Although non-invasive sampling is increasingly used in capture-recapture (CR) monitoring, it carries a risk of misidentification that, if ignored, causes an overestimation of population size. Models that deal with misidentification have been proposed. However, these models assume that only one sample can be collected per individual at one occasion. This is not true for several monitoring programs based on DNA, for example for those that extract the DNA from faecal samples. The models do not take repeated observations into account, leading to biased estimates.

In this paper, we develop an approach that extends the latent multinomial model (LMM) of Link et al., 2010 using a Poisson distribution to model the number of samplings of the same individual on a given occasion. We then conduct simulations to test how our new model performs. As an illustration, we applied the new Poisson model to a collection of Eurasian otter faeces (Lampa et al., 2015).

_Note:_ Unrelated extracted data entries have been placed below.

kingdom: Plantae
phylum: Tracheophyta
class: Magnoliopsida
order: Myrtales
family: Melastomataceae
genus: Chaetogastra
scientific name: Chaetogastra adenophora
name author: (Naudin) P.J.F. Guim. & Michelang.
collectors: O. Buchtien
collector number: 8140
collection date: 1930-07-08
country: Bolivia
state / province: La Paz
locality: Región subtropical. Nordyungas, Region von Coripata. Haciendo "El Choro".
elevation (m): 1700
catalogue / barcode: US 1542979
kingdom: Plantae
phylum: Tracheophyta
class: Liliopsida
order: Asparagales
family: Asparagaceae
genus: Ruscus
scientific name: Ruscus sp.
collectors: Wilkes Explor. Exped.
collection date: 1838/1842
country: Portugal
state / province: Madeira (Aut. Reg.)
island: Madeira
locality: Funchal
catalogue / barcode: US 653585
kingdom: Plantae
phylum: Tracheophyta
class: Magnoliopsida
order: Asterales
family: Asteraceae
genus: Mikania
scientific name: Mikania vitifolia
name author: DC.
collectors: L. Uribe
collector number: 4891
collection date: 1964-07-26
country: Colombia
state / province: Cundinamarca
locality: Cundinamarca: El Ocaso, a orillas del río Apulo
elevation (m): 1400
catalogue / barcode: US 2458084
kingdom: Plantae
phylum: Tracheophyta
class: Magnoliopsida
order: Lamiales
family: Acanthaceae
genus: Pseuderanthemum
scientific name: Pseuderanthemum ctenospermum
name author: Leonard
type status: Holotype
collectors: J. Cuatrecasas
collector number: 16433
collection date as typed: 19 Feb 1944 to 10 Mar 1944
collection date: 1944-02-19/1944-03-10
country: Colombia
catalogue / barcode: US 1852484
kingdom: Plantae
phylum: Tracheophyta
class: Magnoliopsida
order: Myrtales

Our model yields unbiased estimates of population size when the expected number of samples per individual ( λ ) is sufficiently high: simulations with λ ≥ 0.36 and five capture occasions or with λ ≥ 0.23 and seven or more occasions. In contrast, when λ = 0.11 (corresponding to about 42%, 53% and 62% of the individuals being detected with respectively 5, 7 and 9 occasions), the population size is consistently underestimated. Applying the model to the otter dataset confirms the presence of misidentifications, consistent with the authors’ expectations.

Our findings indicate that repeated observations can be modelled without bias. The application on otters shows that our model is necessary to accurately estimate population size in presence of misidentification and repeated observations.